Isothermal titration calorimetry.

Isothermal titration calorimetry (ITC) experiments were performed using a MicroCal iTC₂₀₀ instrument (GE Healthcare, USA) at 30°C. FcbR, the oligonucleotide, and 4CBA-CoA were freshly prepared in WB buffer (20 mM Tris and 200 mM NaCl [pH 8.0]). The oligonucleotide used comprised the 42-bp binding site for FcbR to the fcb operon, which was determined by DNase I footprinting assay, and was obtained by incubating an oligonucleotide (5′-GGAAATCAATAGGTCCATAGAAAATCTATTGACTAATCGAAT-3′) and its complementary counterpart (5′-ATTCGATTAGTCAATAGATTTTCTATGGACCTATTGATTTCC-3′) at 95°C for 10 min before being slowly cooled to room temperature. Titration was performed with an initial 0.5 μl injection of 40 μM DNA oligonucleotide or 0.5 mM 4CBA-CoA in the syringe followed by 2.0 μl injections at 120 s intervals. A control experiment was performed by titrating buffer into the FcbR solution. The stirring speed was set at 600 rpm. The binding isotherms were fitted using Origin 7.0 in a single-site-binding model, and the stoichiometry value of binding (N) and the equilibrium dissociation constant (K_D) were calculated.

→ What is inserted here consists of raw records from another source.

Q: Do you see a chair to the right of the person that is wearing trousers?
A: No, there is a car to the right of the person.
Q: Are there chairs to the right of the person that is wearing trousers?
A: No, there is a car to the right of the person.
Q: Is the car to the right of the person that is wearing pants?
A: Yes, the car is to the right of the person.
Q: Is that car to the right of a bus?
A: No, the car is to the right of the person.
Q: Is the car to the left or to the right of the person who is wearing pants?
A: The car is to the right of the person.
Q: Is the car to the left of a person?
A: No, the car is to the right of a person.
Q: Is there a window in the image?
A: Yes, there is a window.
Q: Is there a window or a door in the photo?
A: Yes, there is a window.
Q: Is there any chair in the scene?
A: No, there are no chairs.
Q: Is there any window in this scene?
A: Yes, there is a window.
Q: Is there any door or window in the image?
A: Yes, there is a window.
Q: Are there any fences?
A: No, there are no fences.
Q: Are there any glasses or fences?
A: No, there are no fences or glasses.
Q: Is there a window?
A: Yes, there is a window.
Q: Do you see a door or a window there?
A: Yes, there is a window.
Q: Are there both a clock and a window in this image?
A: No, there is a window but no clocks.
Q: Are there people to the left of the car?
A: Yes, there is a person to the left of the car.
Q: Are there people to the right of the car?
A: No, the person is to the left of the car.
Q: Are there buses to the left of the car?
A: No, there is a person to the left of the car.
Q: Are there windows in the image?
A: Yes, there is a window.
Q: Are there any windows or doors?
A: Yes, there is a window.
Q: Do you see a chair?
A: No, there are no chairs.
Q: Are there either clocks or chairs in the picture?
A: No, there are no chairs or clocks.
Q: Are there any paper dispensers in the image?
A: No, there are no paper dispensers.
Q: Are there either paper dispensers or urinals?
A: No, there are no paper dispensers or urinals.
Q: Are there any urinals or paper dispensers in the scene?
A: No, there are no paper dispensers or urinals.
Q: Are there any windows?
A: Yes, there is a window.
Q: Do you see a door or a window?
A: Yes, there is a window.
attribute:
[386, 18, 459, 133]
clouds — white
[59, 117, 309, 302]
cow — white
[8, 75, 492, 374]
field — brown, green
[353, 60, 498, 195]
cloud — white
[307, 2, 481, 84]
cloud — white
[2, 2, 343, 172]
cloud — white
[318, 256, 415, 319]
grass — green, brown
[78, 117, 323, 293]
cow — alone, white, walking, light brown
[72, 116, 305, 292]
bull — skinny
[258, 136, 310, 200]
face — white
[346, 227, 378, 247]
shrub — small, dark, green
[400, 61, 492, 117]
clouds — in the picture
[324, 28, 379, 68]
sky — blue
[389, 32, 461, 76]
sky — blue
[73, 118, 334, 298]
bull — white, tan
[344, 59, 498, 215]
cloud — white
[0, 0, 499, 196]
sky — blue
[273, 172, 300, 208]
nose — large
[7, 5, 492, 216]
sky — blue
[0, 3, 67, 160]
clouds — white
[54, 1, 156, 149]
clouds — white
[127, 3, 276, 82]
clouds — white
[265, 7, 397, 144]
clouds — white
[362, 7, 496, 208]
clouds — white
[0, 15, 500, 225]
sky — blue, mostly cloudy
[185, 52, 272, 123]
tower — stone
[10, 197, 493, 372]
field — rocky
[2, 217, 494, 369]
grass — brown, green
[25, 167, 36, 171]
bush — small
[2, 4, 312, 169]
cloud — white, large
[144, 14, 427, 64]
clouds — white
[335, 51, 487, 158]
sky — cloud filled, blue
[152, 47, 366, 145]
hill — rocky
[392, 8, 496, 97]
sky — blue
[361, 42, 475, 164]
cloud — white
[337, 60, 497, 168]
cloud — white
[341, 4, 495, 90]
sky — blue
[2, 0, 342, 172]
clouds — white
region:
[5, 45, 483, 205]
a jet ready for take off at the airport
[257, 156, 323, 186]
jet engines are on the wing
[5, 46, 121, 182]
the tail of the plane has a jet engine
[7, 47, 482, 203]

DNase I footprinting assay.

A DNase I footprinting assay was performed as described by Zianni et al. (59). The promoter region of the fcb operon was amplified with the primer pair EMSA-fcbR-F and EMSA-fcbR-R and cloned into the plasmid pMD19-T to generate pMfcbPT. The fluorescent FAM-labeled DNA probe was amplified from pMfcbPT using the primers FAM-M13F and M13R, purified with a DNA purification kit (Vazyme Biotech, Nanjing, China), and quantified with a NanoDrop 2000 (Thermo Fisher Scientific, USA). Approximately 500 ng of DNA probe was incubated with 5 μg FcbR at 25°C for 20 min, and then 0.015 units of DNase I (Promega) and 100 nmol CaCl₂ were added. After a further incubation at 25°C for 1 min, the reaction was stopped by adding DNase I stop solution (200 mM unbuffered sodium acetate, 30 mM EDTA, and 0.15% SDS). Samples were phenol extracted, ethanol precipitated, and dissolved in 15 μl of Milli-Q water before being mixed with HiDi formamide and GeneScan-LIZ500 size standards. Then, the sample was analyzed with an Applied Biosystems 3730 DNA analyzer.

Data availability.

The nucleotide sequence of fcbBAT1T2T3C-fcbR in strain CD-2 has been deposited in the GenBank database under the accession number MW021341.